Wherever a line in the data below holds "START", copy that line.

### The records
============================================================

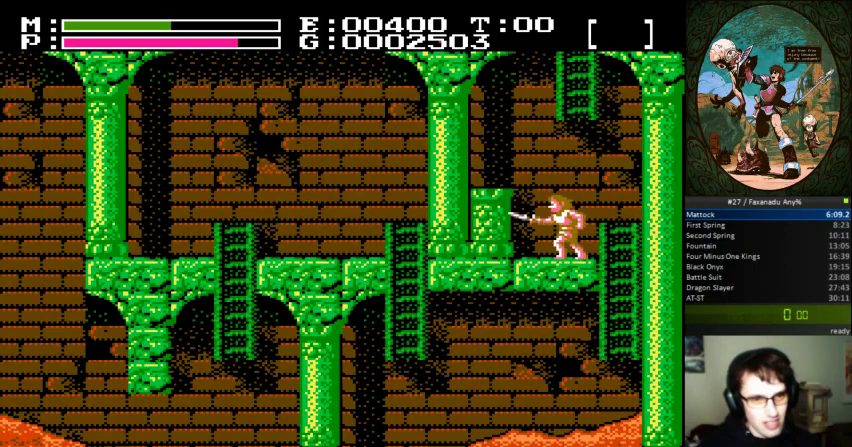
{"buttons": [], "events": [[200, "B", "down"], [300, "B", "up"]]}
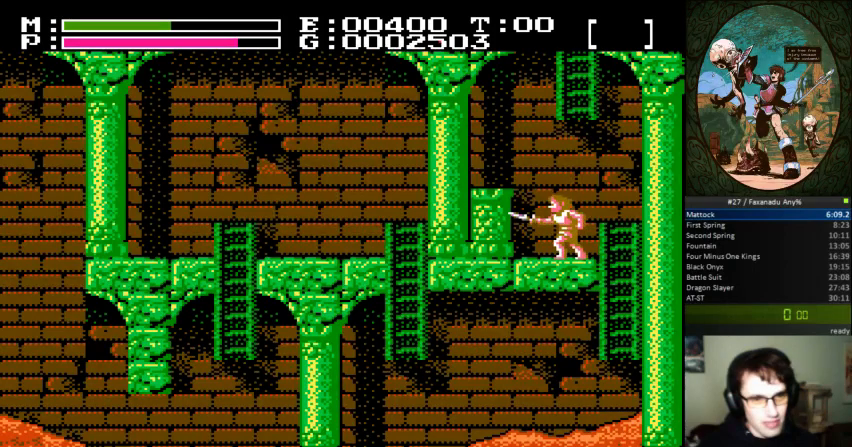
{"buttons": [], "events": [[133, "START", "down"], [267, "START", "up"]]}
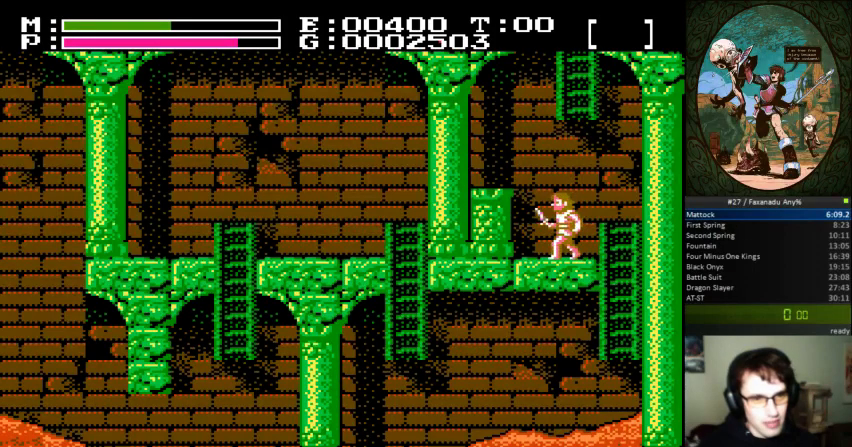
{"buttons": ["START"], "events": [[200, "B", "down"], [300, "B", "up"], [400, "START", "down"]]}
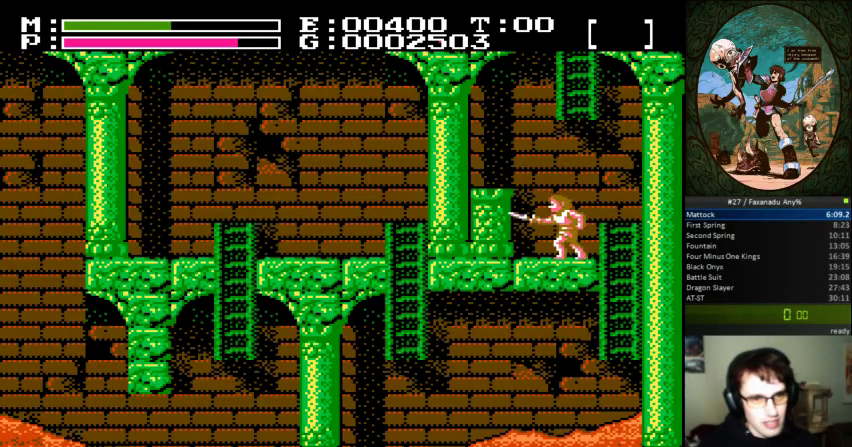
{"buttons": [], "events": [[100, "START", "up"]]}
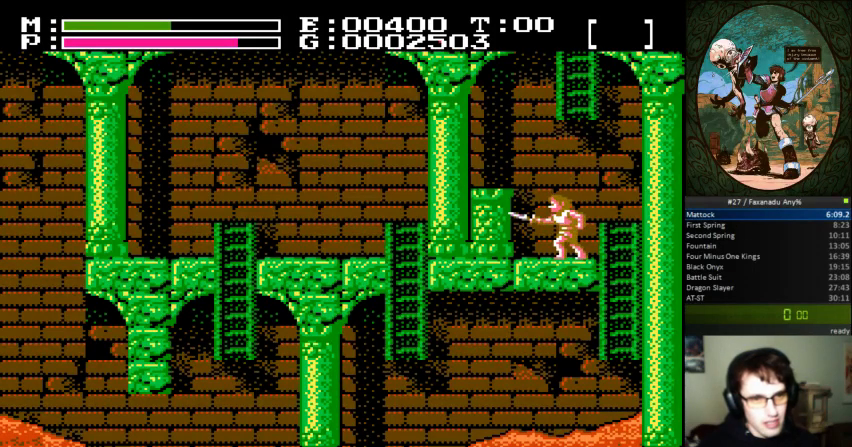
{"buttons": ["START"], "events": [[33, "B", "down"], [167, "B", "up"], [400, "START", "down"]]}
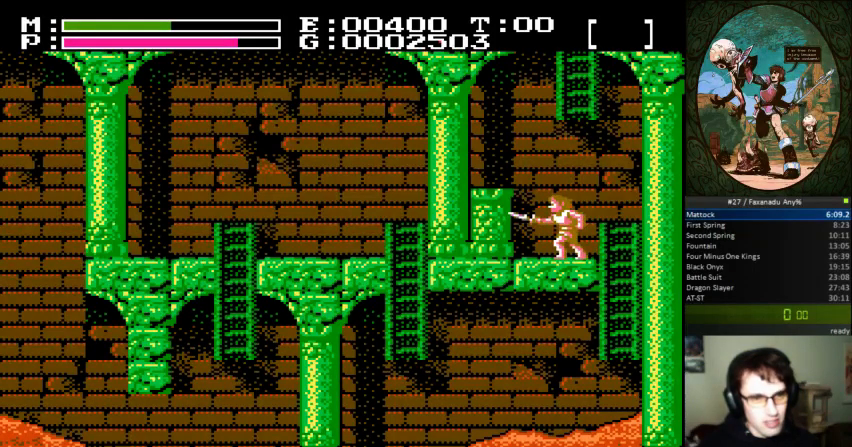
{"buttons": [], "events": [[33, "START", "up"]]}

============================================================

### Expected answer
{"buttons": [], "events": [[133, "START", "down"], [267, "START", "up"]]}
{"buttons": ["START"], "events": [[200, "B", "down"], [300, "B", "up"], [400, "START", "down"]]}
{"buttons": [], "events": [[100, "START", "up"]]}
{"buttons": ["START"], "events": [[33, "B", "down"], [167, "B", "up"], [400, "START", "down"]]}
{"buttons": [], "events": [[33, "START", "up"]]}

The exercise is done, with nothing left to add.